Na sequência, as imagens são de Antônio Rodrigues Neto, técnico agrícola, com lavouras de Laguna Carapã, em Mato Grosso do Sul.
Os atuais prêmios – ainda negativos – são reflexo, ainda segundo Severo, de um “mercado de segunda mão”, de grandes volumes, negociados entre as grandes multinacionais, e não deveria ser uma referência que se mostrasse como a principal de precificação da soja brasileira. E esta ponta do mercado é mais uma que sinaliza ou não os momentos mais oportunos, ainda de acordo com a análise de Severo, para a venda ou não da soja pelo produtor brasileiro.
“Não tem que vender absolutamente nada. Quando preço não serve, não vende. O preço atual não é conveniente, não sabemos quanto vamos colher, por que vender? Eu tenho dito há muito tempo para não vender enquanto não estiver assegurada a produção brasileira. Mas, naturalmente, há a necessidade de fazer troca, os financiadores também exigem vendas, mas de fato, não é para vender nada. Não tem a qualidade do preço, que é baseada pela taxa de retorno. Então, temos que buscar nosso preço de conveniência, não podemos mais ficar expostos”, complementa.
▬▬▬▬▬▬▬▬▬▬
## Tarefa A:
Transcreva todas as frases da fala citada no trecho sobre o mercado da soja que contêm a palavra "vender", na ordem em que aparecem.
## Tarefa B:
Responda com base no trecho sobre o mercado da soja:
(i) Qual é a profissão de Antônio Rodrigues Neto?
(ii) Entre quem são negociados os grandes volumes do "mercado de segunda mão"?
(iii) Segundo a fala citada, em que se baseia a qualidade do preço?
## Tarefa C:
Prossiga com o trecho sobre o mercado da soja, escrevendo a parte que viria logo depois da última frase apresentada.

(Registros de uma fonte de dados)
▬▬▬▬▬▬▬▬▬▬
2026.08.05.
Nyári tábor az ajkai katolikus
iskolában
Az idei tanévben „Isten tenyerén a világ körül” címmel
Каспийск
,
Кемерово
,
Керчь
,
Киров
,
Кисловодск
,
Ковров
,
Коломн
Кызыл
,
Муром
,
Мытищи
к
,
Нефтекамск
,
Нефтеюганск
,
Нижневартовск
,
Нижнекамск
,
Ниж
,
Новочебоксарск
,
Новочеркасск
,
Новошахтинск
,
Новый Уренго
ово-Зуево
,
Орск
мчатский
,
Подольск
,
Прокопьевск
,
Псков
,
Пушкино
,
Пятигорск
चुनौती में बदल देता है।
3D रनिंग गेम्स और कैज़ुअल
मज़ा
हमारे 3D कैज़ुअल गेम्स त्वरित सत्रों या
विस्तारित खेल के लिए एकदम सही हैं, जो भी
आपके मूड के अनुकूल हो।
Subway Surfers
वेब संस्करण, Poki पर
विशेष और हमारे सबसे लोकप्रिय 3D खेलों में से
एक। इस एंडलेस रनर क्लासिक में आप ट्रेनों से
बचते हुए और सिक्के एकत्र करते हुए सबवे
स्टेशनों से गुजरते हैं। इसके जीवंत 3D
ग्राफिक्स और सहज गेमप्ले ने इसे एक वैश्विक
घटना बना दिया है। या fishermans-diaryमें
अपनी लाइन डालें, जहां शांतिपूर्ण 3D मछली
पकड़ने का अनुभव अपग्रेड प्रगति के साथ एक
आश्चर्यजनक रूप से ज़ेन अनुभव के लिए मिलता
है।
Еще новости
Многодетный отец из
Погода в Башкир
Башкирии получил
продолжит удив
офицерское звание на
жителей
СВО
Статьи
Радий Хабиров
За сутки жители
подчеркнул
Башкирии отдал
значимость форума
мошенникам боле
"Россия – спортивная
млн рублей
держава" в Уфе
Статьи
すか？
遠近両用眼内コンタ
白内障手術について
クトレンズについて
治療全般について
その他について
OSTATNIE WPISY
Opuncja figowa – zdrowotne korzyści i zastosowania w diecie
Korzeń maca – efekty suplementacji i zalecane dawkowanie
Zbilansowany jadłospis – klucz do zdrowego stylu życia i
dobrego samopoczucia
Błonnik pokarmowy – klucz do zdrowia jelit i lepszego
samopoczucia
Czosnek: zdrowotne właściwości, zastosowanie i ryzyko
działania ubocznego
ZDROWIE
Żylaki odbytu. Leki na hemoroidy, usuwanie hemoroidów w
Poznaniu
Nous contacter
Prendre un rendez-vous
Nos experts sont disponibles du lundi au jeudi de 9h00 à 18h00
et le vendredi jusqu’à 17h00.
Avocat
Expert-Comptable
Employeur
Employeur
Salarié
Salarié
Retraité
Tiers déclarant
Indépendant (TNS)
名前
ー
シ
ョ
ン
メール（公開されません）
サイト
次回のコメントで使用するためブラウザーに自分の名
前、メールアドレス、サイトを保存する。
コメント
▬▬▬▬▬▬▬▬▬▬
## Resposta A:
"Não tem que vender absolutamente nada."
"O preço atual não é conveniente, não sabemos quanto vamos colher, por que vender?"
"Eu tenho dito há muito tempo para não vender enquanto não estiver assegurada a produção brasileira."
"Mas, naturalmente, há a necessidade de fazer troca, os financiadores também exigem vendas, mas de fato, não é para vender nada."

## Resposta B:
(i) Técnico agrícola.
(ii) Entre as grandes multinacionais.
(iii) Na taxa de retorno.

## Resposta C:
Abaixo, mais imagens trazem a realidade de Mato Grosso, enviadas por Eduardo Lima Porto, diretor da LucrodoAgro, que está percorrendo o estado. As fotos são resultado de um percurso que passou por Sinop, Ipiranga do Norte, Sorriso, Tapurah e Lucas do Rio Verde.
Liones Severo faz ainda críticas aos números da Conab (Companhia Nacional de Abastecimento), que ainda apontam para uma safra de 160,4 milhões de toneladas, apontando a falta de uma metodologia adequada e eficiente para a medição da produção e não só de soja. E alerta ainda que caso a instituição não traga uma correção em seus números nos próximos levantamentos, trazendo-os para mais perto da realidade dos campos do Brasil, o país arrecada menos e toda a economia fica comprometida. “Eu só espero que a Conab faça uma avaliação adequada das perdas porque o governo vai arrecadar menos, pois não teremos preços satisfatórios. E se não tivermos preços satisfatórios, o orçamento do governo também será prejudicado”.
O especialista lembra ainda que, nos últimos cinco anos, o mundo perdeu cerca de 150 milhões de toneladas de soja em função das adversidades climáticas, o que deveria deixar os preços ainda mais frágeis. Neste momento, segundo ele, o intervalo das cotações é de US$ 13,00 a US$ 16,00 por bushel, com média nos US$ 14,50.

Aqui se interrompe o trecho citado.